B.S., B.A., University of Texas at Austin
J.D., University of Chicago
Professor Kumar is the 2012-2013 recipient of the University of Houston Teaching Excellence award and the Student Bar Association's Faculty of the Year award.
Professor Kumar's scholarship looks at patent law from an institutional design and public policy perspective. In Life, Liberty, and the Pursuit of Genetic Information (forthcoming, Ala. L. Rev.), Professor Kumar argues that the PTO's issuance of gene patents violates the substantive liberty right of patients to make informed health care decisions. In The Accidental Agency? (65 Fla. L. Rev. 229 (2013)), she discusses how the Federal Circuit serves as the de facto administrator of the Patent Act. She has also written two articles discussing the role of the International Trade Commission: Expert Court, Expert Agency (44 UC Davis L. Rev. 1547 (2011)) and The Other Patent Agency: Congressional Regulation of the ITC (61 Fla. L. Rev. 529 (2009)).
Professor Kumar received her J.D. at the University of Chicago, where she served as a staff member of the University of Chicago Law Review. From 2003 to 2006, she practiced intellectual property litigation in Chicago at Kirkland & Ellis LLP and at Pattishall McAuliffe. She then spent two years at Duke University Law School, where she was a Faculty Fellow and part of the Center for Genome Ethics Law & Policy. After completing her fellowship, Professor Kumar clerked for the Honorable Judge Kenneth F. Ripple on the U.S. Court of Appeals for the Seventh Circuit.

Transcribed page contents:
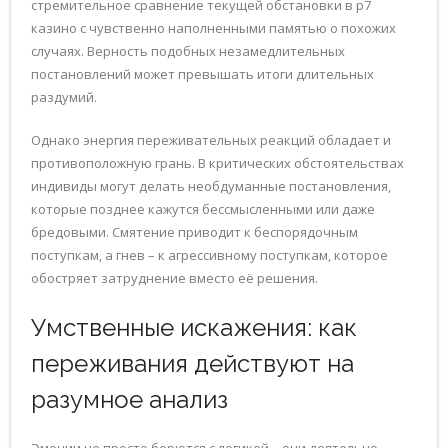
стремительное сравнение текущей обстановки в р7
казино с чувственно наполненными памятью о похожих
случаях. Верность подобных незамедлительных
постановлений может превышать итоги длительных
раздумий.
Однако энергия переживательных реакций обладает и
противоположную грань. В критических обстоятельствах
индивиды могут делать необдуманные постановления,
которые позднее кажутся бессмысленными или даже
бредовыми. Смятение приводит к беспорядочным
поступкам, а гнев – к агрессивному поступкам, которое
обостряет затруднение вместо её решения.
Умственные искажения: как
переживания действуют на
разумное анализ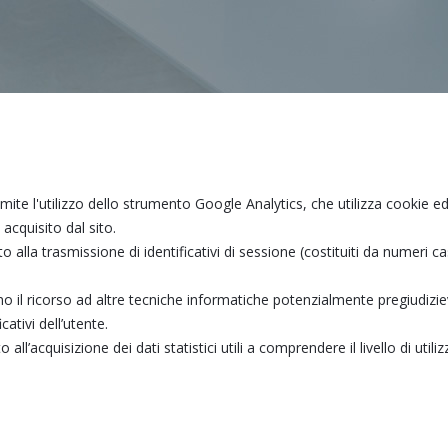
mite l'utilizzo dello strumento Google Analytics, che utilizza cookie ed a
acquisito dal sito.
o alla trasmissione di identificativi di sessione (costituiti da numeri c
tano il ricorso ad altre tecniche informatiche potenzialmente pregiudizie
ativi dell’utente.
ll’acquisizione dei dati statistici utili a comprendere il livello di utiliz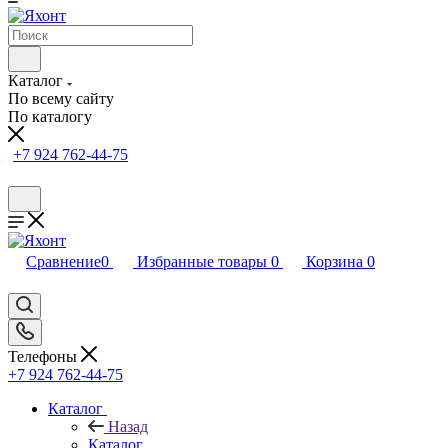
Каталог
По всему сайту
По каталогу
+7 924 762-44-75
Сравнение
0
Избранные товары
0
Корзина
0
Телефоны
+7 924 762-44-75
Каталог
Назад
Каталог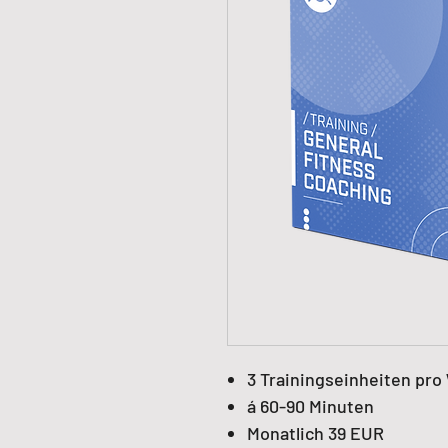
3 Trainingseinheiten pr
á 60-90 Minuten
Monatlich 39 EUR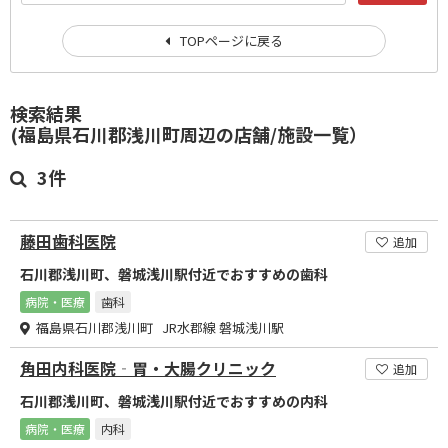
TOPページに戻る
検索結果
(福島県石川郡浅川町周辺の店舗/施設一覧）
3件
藤田歯科医院
追加
石川郡浅川町、磐城浅川駅付近でおすすめの歯科
病院・医療
歯科
福島県石川郡浅川町 JR水郡線 磐城浅川駅
角田内科医院‐胃・大腸クリニック
追加
石川郡浅川町、磐城浅川駅付近でおすすめの内科
病院・医療
内科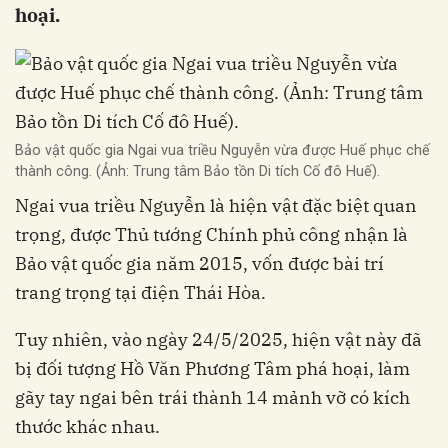
hoại.
Bảo vật quốc gia Ngai vua triều Nguyễn vừa được Huế phục chế
thành công. (Ảnh: Trung tâm Bảo tồn Di tích Cố đô Huế).
Ngai vua triều Nguyễn là hiện vật đặc biệt quan
trọng, được Thủ tướng Chính phủ công nhận là
Bảo vật quốc gia năm 2015, vốn được bài trí
trang trọng tại điện Thái Hòa.
Tuy nhiên, vào ngày 24/5/2025, hiện vật này đã
bị đối tượng Hồ Văn Phương Tâm phá hoại, làm
gãy tay ngai bên trái thành 14 mảnh vỡ có kích
thước khác nhau.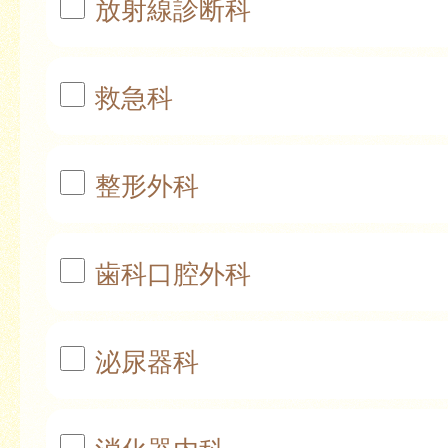
放射線診断科
救急科
整形外科
歯科口腔外科
泌尿器科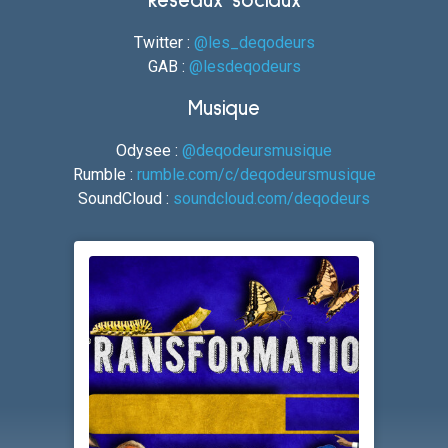
Réseaux sociaux
Twitter :
@les_deqodeurs
GAB :
@lesdeqodeurs
Musique
Odysee :
@deqodeursmusique
Rumble :
rumble.com/c/deqodeursmusique
SoundCloud :
soundcloud.com/deqodeurs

#### USING THE INFORMATION
1. Reproduce the passage of the profile of Professor Kumar starting at "Professor Kumar's scholarship" and ending at "Rev. 529 (2009)).".
2. According to the profile of Professor Kumar, for whom did she clerk after completing her fellowship?

#### ANSWERS TO EACH TASK
1.
Professor Kumar's scholarship looks at patent law from an institutional design and public policy perspective. In Life, Liberty, and the Pursuit of Genetic Information (forthcoming, Ala. L. Rev.), Professor Kumar argues that the PTO's issuance of gene patents violates the substantive liberty right of patients to make informed health care decisions. In The Accidental Agency? (65 Fla. L. Rev. 229 (2013)), she discusses how the Federal Circuit serves as the de facto administrator of the Patent Act. She has also written two articles discussing the role of the International Trade Commission: Expert Court, Expert Agency (44 UC Davis L. Rev. 1547 (2011)) and The Other Patent Agency: Congressional Regulation of the ITC (61 Fla. L. Rev. 529 (2009)).

2. The Honorable Judge Kenneth F. Ripple on the U.S. Court of Appeals for the Seventh Circuit.